*** Recorded information Section Begins ***

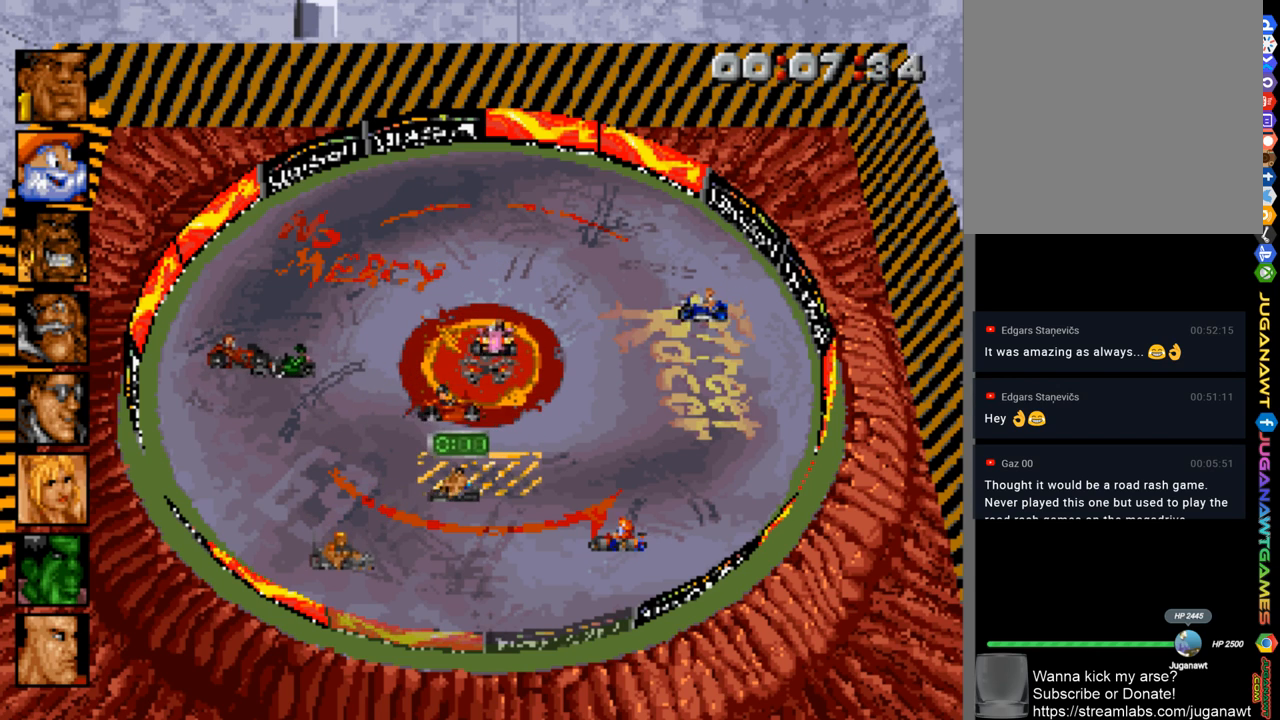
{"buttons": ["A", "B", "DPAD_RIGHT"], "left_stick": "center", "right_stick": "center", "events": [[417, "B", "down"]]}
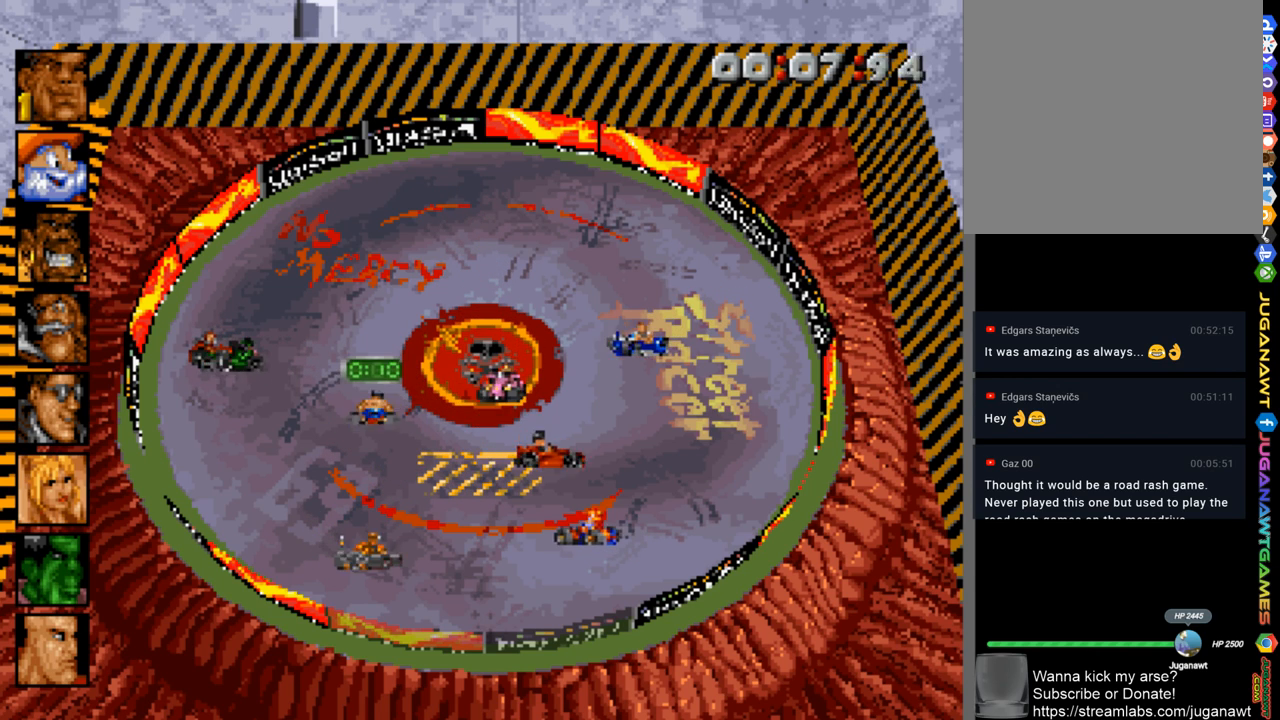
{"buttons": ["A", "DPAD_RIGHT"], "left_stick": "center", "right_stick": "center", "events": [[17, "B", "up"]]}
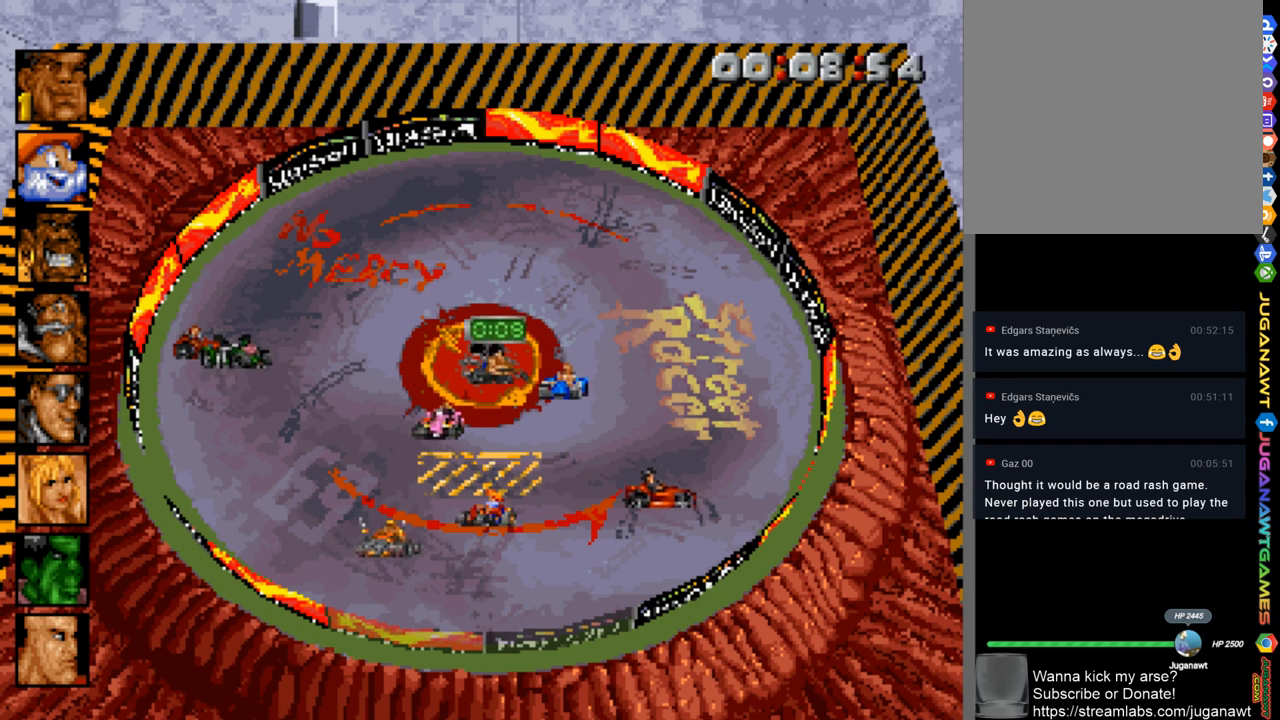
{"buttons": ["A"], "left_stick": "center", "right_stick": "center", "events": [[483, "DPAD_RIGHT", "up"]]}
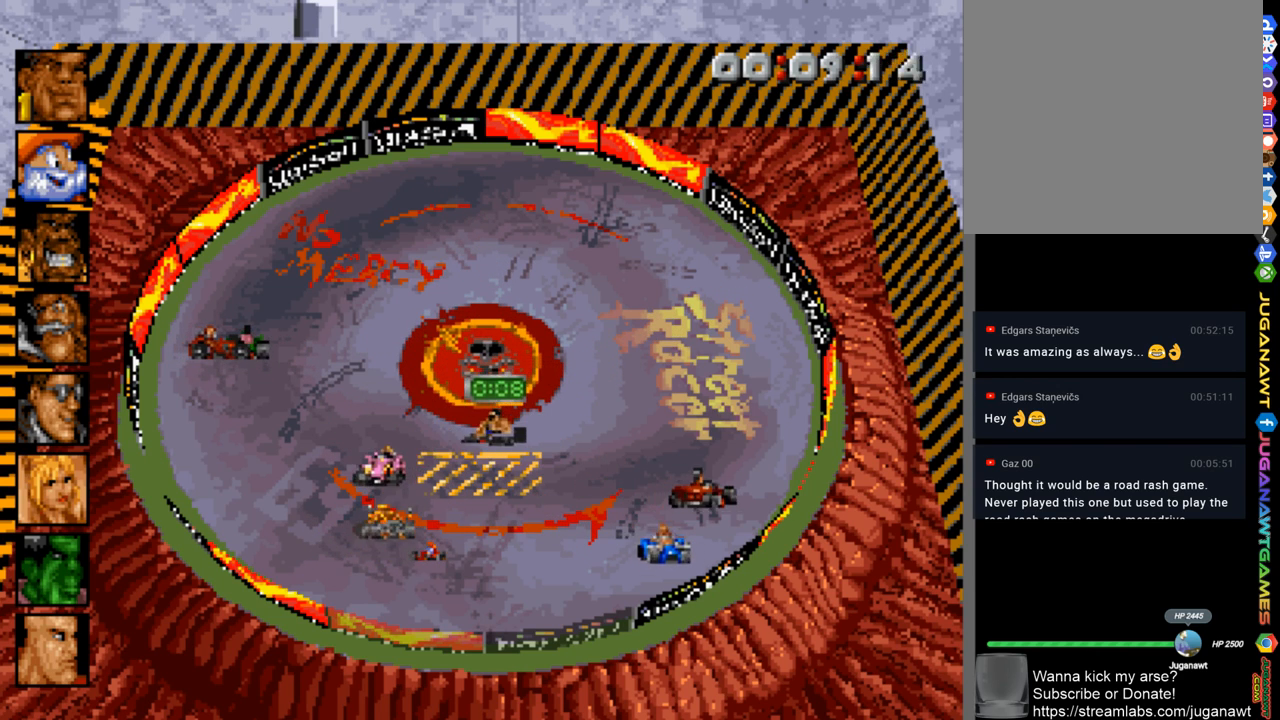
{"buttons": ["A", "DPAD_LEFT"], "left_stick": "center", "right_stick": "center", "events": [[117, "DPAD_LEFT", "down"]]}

*** Recorded information Section Ends ***

Restate the data word for word while omitting each picture.

* Answer to this exercise
{"buttons": ["A", "B", "DPAD_RIGHT"], "left_stick": "center", "right_stick": "center", "events": [[417, "B", "down"]]}
{"buttons": ["A", "DPAD_RIGHT"], "left_stick": "center", "right_stick": "center", "events": [[17, "B", "up"]]}
{"buttons": ["A"], "left_stick": "center", "right_stick": "center", "events": [[483, "DPAD_RIGHT", "up"]]}
{"buttons": ["A", "DPAD_LEFT"], "left_stick": "center", "right_stick": "center", "events": [[117, "DPAD_LEFT", "down"]]}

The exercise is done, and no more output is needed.